Änderungen soll es auch bei Verfügungen geben. Der Agrarvollzug wird im Kanton Bern auf dem E-Government-System GELAN durchgeführt. Landwirtschaftsbetriebe hinterlegen ihre Daten und Gesuche zu verschiedenen Vollzugsbereichen elektronisch (Direktzahlungen, Projektbeiträge, Naturschutz, Tierseuchenkasse etc.).

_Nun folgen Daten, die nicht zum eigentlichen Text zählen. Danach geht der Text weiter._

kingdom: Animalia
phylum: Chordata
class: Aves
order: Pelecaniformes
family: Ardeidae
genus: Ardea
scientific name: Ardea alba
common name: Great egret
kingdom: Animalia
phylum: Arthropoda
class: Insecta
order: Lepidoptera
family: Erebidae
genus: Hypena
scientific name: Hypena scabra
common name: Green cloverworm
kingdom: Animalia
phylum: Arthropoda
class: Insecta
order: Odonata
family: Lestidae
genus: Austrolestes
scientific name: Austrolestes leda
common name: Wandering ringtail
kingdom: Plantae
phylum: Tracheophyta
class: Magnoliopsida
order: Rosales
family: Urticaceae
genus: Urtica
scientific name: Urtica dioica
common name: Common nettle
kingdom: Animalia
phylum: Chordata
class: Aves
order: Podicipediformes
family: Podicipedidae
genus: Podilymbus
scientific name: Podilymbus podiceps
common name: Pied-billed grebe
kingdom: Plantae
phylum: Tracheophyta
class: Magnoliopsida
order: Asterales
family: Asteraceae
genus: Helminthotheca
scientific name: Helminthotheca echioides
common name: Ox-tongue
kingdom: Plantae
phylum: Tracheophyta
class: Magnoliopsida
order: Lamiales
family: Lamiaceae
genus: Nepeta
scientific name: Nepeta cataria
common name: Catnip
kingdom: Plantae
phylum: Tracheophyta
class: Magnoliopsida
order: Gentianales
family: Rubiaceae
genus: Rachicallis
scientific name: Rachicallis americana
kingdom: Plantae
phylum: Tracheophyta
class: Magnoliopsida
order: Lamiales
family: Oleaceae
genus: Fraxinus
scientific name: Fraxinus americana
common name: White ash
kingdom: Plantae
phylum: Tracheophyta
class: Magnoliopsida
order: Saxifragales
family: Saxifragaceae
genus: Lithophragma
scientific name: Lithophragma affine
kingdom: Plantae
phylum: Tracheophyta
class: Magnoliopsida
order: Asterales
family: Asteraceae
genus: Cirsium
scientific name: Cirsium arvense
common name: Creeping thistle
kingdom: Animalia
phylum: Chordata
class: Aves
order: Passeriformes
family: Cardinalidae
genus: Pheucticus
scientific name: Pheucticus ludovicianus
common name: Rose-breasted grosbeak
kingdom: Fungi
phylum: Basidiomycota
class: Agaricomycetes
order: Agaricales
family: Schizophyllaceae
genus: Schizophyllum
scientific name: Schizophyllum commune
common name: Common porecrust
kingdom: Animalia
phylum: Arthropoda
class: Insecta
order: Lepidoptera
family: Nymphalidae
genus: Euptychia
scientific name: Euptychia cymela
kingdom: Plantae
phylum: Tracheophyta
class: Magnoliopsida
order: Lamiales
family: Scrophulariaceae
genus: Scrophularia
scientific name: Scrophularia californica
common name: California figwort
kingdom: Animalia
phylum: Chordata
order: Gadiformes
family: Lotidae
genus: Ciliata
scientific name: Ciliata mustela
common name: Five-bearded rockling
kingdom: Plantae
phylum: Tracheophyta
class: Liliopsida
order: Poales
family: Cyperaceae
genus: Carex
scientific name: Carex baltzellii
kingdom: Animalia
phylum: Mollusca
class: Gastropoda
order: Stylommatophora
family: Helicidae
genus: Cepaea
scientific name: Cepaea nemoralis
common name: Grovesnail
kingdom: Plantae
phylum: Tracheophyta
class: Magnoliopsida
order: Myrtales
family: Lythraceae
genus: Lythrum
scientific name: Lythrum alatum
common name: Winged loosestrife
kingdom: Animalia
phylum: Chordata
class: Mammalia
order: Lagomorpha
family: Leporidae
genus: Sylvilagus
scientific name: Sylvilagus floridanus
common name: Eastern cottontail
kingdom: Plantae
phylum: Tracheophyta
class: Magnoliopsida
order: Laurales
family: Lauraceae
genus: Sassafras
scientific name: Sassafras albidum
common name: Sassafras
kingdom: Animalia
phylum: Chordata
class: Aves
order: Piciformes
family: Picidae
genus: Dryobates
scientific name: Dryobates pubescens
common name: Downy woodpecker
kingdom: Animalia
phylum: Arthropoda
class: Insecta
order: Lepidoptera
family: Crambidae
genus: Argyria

Verfügungen elektronisch zustellen

Die Verfügungen vom Kanton wurden aber in der Folge auf dem Postweg zugestellt. Gemäss Mitteilung erhalten die Landwirtschaftsbetriebe künftig die Verfügungen nur noch in elektronischer Form. «Der ausgebaute «elektronische Schalter» stellt sicher, dass die betroffenen Bürgerinnen und Bürger jederzeit im geschützten Bereich des Systems auf die gesamte vollzugsrelevante Dokumentation zugreifen können», heisst es weiter.

Damit werde einerseits die Effizienz erhöht und andererseits die Betriebe entlastet. Die Vernehmlassung dauert voraussichtlich vom 3. April bis am 3. Juli 2020.